The Washington Post
Monday, June 21, 2004; Page A18
SECRETARY OF DEFENSE Donald H. Rumsfeld expressed dismay on Thursday about editorials in which "the implication is that the United States government has, in one way or another, ordered, authorized, permitted, tolerated torture." Such reports, he said, raised questions among U.S. troops in Iraq, reduced the willingness of people in Iraq and Afghanistan to cooperate with the United States, and could be used by others as an excuse to torture U.S. soldiers or civilians. This was wrong, he said, because "I have not seen anything that suggests that a senior civilian or military official of the United States of America . . . could be characterized as ordering or authorizing or permitting torture or acts that are inconsistent with our international treaty obligations or our laws or our values as a country."
Since Mr. Rumsfeld referred directly to The Post, we believe we owe him a response. We agree that the country is at war and that we all must weigh our words accordingly. We also agree that the consequences of the revelations of prisoner abuse are grave. As supporters of the missions in Iraq and Afghanistan, we have been particularly concerned about the ways that the scandal -- and the administration's continuing failure to come to terms with it -- could undermine the chances for success. We also have warned about the uses that might be made of it by captors of Americans. What strikes us as extraordinary is that Mr. Rumsfeld would suggest that this damage would be caused by newspaper editorials rather than by his own actions and decisions and those of other senior administration officials.
What might lead us to describe Mr. Rumsfeld or some other "senior civilian or military official" as "ordering or authorizing or permitting" torture or violation of international treaties and U.S. law? We could start with Mr. Rumsfeld's own admission during the same news conference that he had personally approved the detention of several prisoners in Iraq without registering them with the International Committee of the Red Cross. This creation of "ghost prisoners" was described by Maj. Gen. Antonio M. Taguba, who investigated abuses at Abu Ghraib prison, as "deceptive, contrary to Army doctrine and in violation of international law." Failure to promptly register detainees with the Red Cross is an unambiguous breach of the Fourth Geneva Convention; Mr. Rumsfeld said that he approved such action on several occasions, at the request of another senior official, CIA Director George J. Tenet.
Did senior officials order torture? We know of two relevant cases so far. One was Mr.
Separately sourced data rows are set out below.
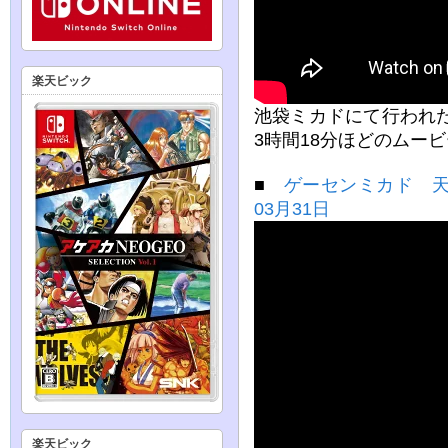
楽天ビック
池袋ミカドにて行われた
3時間18分ほどのムー
■
ゲーセンミカド 天
03月31日
楽天ビック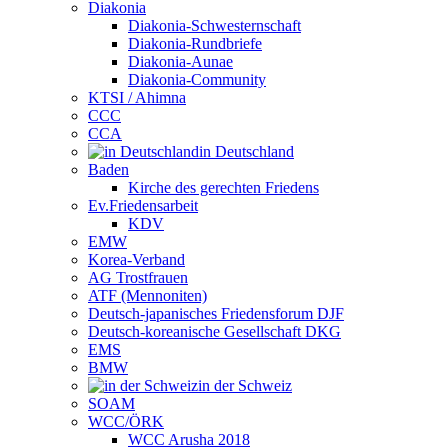
Diakonia
Diakonia-Schwesternschaft
Diakonia-Rundbriefe
Diakonia-Aunae
Diakonia-Community
KTSI / Ahimna
CCC
CCA
in Deutschland
Baden
Kirche des gerechten Friedens
Ev.Friedensarbeit
KDV
EMW
Korea-Verband
AG Trostfrauen
ATF (Mennoniten)
Deutsch-japanisches Friedensforum DJF
Deutsch-koreanische Gesellschaft DKG
EMS
BMW
in der Schweiz
SOAM
WCC/ÖRK
WCC Arusha 2018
Rumsfeld's December 2002 authorization of the use of techniques including hooding, nudity, stress positions, "fear of dogs" and physical contact with prisoners at the Guantanamo Bay base. A second was the distribution in September 2003 by the office of the top U.S. commander in Iraq, Lt. Gen. Ricardo S. Sanchez, of an interrogation policy that included these techniques as well as others, among them sleep and dietary manipulation. In both cases lawyers inside the military objected that the policies would lead to violations of international law, including the convention banning torture. Both were eventually modified, but not before they were used for the handling of prisoners. In the case of the Abu Ghraib prison, the policy apparently remained in effect for months.
Did senior officials "permit" torture? A Pentagon-led task force concluded in March 2003, with the support of the Justice Department, that the president was authorized to order torture as part of his war-making powers and that those who followed his orders could be immunized from punishment. Dictators who wish to justify torture, and those who would mistreat Americans, have no need to read our editorials: They can download from the Internet the 50-page legal brief issued by Mr. Rumsfeld's chief counsel.
The damage caused by the prisoner abuse cases is already enormous, and it is not over. We believe there is a way to mitigate and eventually overcome the debacle, but it is not by asking newspapers to go mute. What is needed is a full and independent investigation of the matter, including the decisions made by Mr. Rumsfeld and other senior officials, and a forthright and unambiguous commitment by President Bush to strictly observe U.S. and international law in the future. That pledge should be accompanied by a return to the public disclosure of U.S. interrogation policies. If U.S. soldiers, Iraqi citizens and foreign leaders can see for themselves that American doctrine excludes illegal abuse, then the dangers Mr. Rumsfeld cited will be greatly lessened.